As far as dependenices go, the trickest package to install is OpenCV. I spent a while figuring out how to do this, as one can't simply pip install OpenCV. To do so, You "conda install -c https://conda.binstar.org/menpo opencv" in the terminal. Make sure that the python version you are using is Anaconda. When I run "python -V" in terminal, I get Python 2.7.12 :: Anaconda 4.1.1 (x86_64).

You need to also install imutils (simply pip install imutils), which is used for image processing. Other libraries that are used, which can be seen below, are: os, flask, werkzeug, numpy, and matplotlib. All these have straightforward pip installs.

Problems Encountered

There were definitely a good amount of road blocks along the way. For the ML algorithm part, fortunately I didn't have to build any algorithm from scratch as it came nicely packaged in OpenCV, but I still had to figure out how exactly HOG.Descripter and setSVMDetector worked. I also had problems initially with figuring out how to save an MP4, as the ImageCapture documentation was obscure. The saving of the video took a while since the VideoCapture and VideoWriter class don't have great documentation, and I had to guess around with the the type of fourCC code to use since initially when I was using MP4, the video wouldn't play in the HTML for some unknown reason.

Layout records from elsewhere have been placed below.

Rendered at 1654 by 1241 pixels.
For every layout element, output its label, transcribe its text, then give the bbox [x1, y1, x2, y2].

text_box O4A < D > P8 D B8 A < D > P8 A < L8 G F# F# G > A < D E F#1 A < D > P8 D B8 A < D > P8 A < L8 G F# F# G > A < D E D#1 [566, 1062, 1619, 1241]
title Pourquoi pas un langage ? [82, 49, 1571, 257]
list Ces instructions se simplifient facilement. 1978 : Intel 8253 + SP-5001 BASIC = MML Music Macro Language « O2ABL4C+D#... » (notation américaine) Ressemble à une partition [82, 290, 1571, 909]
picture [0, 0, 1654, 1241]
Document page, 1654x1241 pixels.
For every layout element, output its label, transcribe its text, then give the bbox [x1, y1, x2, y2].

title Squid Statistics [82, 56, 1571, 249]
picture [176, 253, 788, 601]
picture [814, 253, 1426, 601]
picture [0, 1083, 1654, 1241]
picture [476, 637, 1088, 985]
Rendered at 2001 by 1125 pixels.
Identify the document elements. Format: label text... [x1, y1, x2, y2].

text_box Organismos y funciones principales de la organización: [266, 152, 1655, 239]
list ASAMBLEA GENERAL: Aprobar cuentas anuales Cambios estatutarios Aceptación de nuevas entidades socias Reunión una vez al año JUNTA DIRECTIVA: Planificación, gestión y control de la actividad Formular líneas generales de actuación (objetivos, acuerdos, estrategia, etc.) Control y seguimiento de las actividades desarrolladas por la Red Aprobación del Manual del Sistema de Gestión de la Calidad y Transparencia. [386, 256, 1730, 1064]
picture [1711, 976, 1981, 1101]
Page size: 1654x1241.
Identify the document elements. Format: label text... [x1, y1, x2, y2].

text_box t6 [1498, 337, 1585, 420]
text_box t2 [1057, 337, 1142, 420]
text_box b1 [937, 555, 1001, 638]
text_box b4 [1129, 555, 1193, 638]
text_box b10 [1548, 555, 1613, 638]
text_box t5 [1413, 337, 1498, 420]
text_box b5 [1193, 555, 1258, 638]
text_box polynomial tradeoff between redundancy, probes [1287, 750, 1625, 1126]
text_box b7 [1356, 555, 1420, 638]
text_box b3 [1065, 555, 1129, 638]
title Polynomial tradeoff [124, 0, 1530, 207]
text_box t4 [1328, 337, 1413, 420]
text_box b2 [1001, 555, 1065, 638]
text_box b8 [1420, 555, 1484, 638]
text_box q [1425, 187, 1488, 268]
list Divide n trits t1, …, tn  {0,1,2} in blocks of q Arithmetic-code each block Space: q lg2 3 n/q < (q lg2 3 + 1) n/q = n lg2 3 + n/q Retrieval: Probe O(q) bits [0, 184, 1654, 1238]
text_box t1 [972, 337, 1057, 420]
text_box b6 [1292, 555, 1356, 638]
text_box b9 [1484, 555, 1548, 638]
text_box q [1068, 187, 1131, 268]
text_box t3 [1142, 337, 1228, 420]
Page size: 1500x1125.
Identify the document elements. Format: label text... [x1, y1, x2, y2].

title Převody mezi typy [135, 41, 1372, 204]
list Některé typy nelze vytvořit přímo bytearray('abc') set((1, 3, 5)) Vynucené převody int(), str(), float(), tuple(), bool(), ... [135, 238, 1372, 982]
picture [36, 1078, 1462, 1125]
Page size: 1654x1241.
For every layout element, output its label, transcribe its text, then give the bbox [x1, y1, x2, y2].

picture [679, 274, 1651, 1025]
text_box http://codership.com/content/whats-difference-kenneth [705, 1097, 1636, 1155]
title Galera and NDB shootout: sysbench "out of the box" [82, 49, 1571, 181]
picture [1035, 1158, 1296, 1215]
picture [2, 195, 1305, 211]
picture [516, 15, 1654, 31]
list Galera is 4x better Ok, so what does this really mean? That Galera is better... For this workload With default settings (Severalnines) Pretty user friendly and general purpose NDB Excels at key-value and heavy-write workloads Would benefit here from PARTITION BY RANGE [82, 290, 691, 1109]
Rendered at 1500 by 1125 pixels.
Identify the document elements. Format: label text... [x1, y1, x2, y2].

I had hiccups figuring out how to get the filename variable to pass through to the other app routes, but eventually figured it out. I also took some time trying to figure out how to display variable names in the HTML, which is more of a Jinja syntax problem then a pure python one. The last part of the flask app simply runs the app.

Python Evaluation

Overall, I thought Python and Anaconda in particular was a good platform to create this project, particularly the machine learning component of the project. Python is particularly good because you are able to import libraries like OpenCV which allow people to get the ball rolling much quicker, rather than having people create entire classes by themself. I also found Matplotlib helpful in creating pictures of the images and visualizing the people detection, and thought that Python has a good system for saving down files locally (like how I saved down files into the uploads folder and results folder). I wonder how effective Python would be when it comes to interacting with servers. I know there was a brief PDF on SQL and Python in the Coursworks, but I didn't see any information on storing images/videos in a SQL database. While I found Flask to be a good starting point for web application and good for this purpose, I wonder how effective it would be for larger apps and how it would scale, so I don't believe I Python would be as good for web application necessarily. I looked into it, and there are other web frameworks like Django which might be more effective for bigger web applications.

Final Thoughts

Overall, I had fun making this little app. In the future I want to work with how I can effectively store images in a database rather than just save them down locally, and I want to also learn how deployment works on applications like Heroku. Also room for improvement is speeding up the analysis of movies, which now takes a while.